As the software industry matures, one of the leading ideas that has introduced an incredible paradigm shift in this regard is the Agile Manifesto, an idea that many of you are likely very familiar with. Following the Agile Manifesto, and associated methodologies that are built on its principals ensures that you and your team are outstanding listeners. In fact, the third rule in the manifesto is “Customer collaboration over contract negotiation.” Agile also supports a very strong idea of accountability, ensuring that you and your teammates are all good listeners, among other things. So how is your listening? Are you asking the right questions by deeply processing what your customers are saying and applying critical thinking?

Prescribing Behavior

At the InterSystems Global Summit a few weeks ago I heard about this new approach to solving medical problems, in lieu of medications. It’s the idea of prescribing behavior to a patient, just the same as a medication would be prescribed. The idea is basically centered around an app store for clinicians. A doctor will issue a prescription for an app, and use the medical app store software to ensure adherence to proper use of the app. The clinician will be notified when the patient installs the app, and will be able to track whether the patient is using the app as it was intended to be used. If the patient is not using the app then appropriate follow up actions can be taken (e.g. text message, phone call). It could be essentially the same workflow that happens today with medication adherence.

This brings up a couple of interesting ideas. One is that our day to day behaviors sometimes lead to improved outcomes (and perhaps more often than not!). If a patient has Type 2 Diabetes then diet and excercise can have tremendous benefit. This particular example is, of course, not a new discovery. The less understood, or perhaps less quantifiable aspect here is the impact from improved emotional health. Does happiness truly help a patient to combat certain diseases? Some researchers think so. In this line of thinking, an app that somehow tracks and improves happiness levels could also be used to collect data correlating to disease outcomes.

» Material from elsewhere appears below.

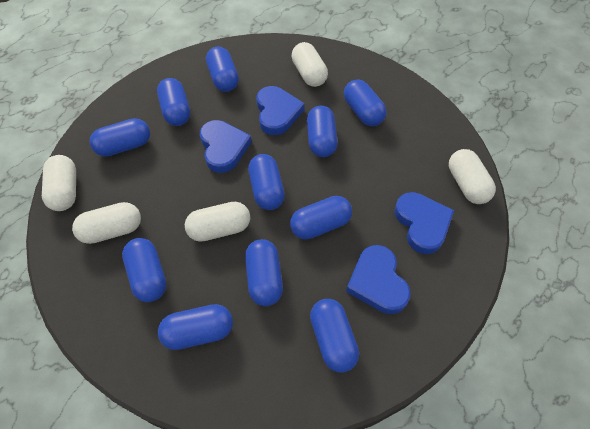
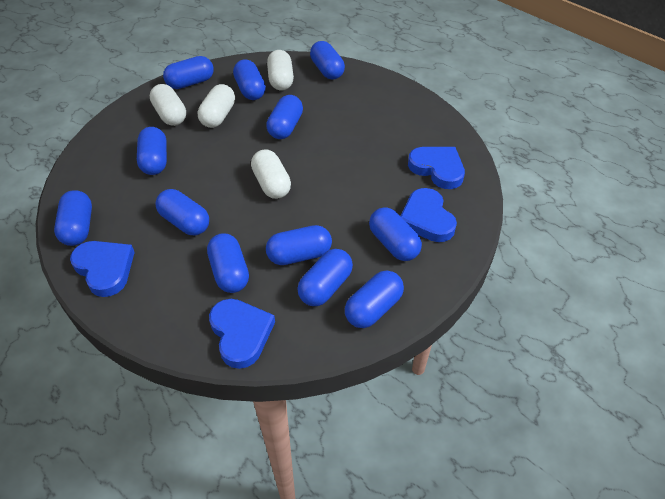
blue capsule: 11 -> 12
white capsule: 5 -> 4

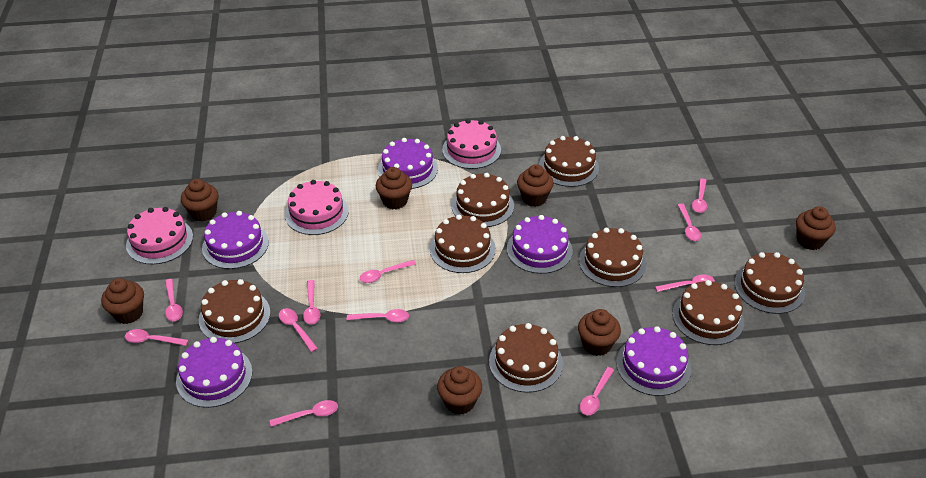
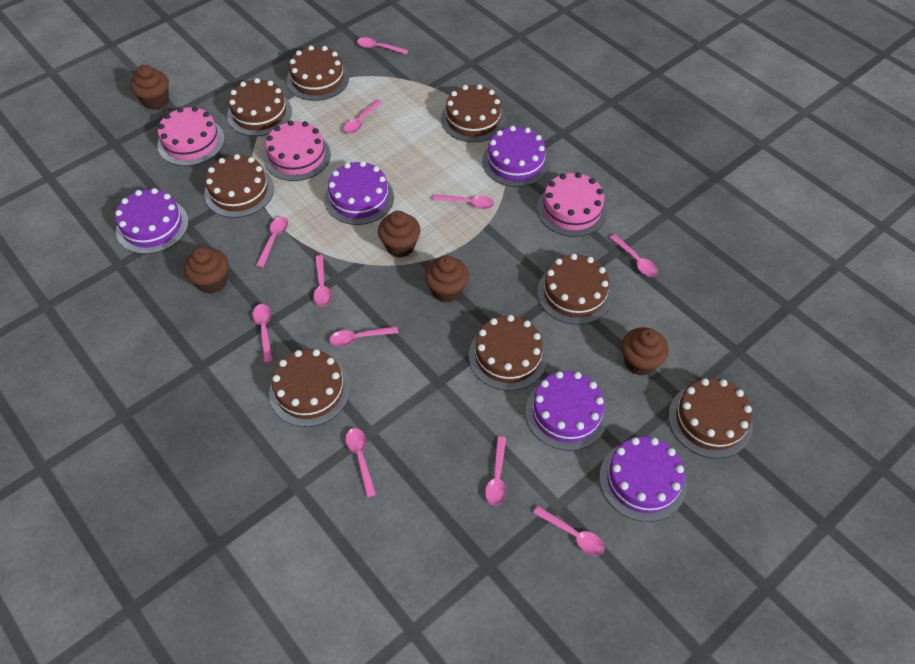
brown cupcake: 7 -> 5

Another interesting idea is how this might impact the existing pharma industry. Surely there are still and will remain very valid reasons for and effective outcomes resulting in the prescription of real medications. I am in no way advocating this is a silver bullet, and we do not need medications. However I do know, from personal experience how technology can influence change in habits, for better or for worse. And I also have seen how our culture today readily embraces convenience – people want to have their cake and eat it too. If doctors start prescribing apps, and medication sales decline, pharma might need to rethink its strategy – perhaps it gets in on the app store business.

Although there are clinicians using this now from what I have heard, from the overall industry perspective I believe this is still a medium to long term plan. If I were to guess it would weigh heavily on the fact that there is still a generation gap with technology adoption. All in all the clinician app store approach is all about encouraging the patient by providing motivation to adopt and maintain behaviors that result in better outcomes. And things that improve outcomes are things that I am very much a fan of.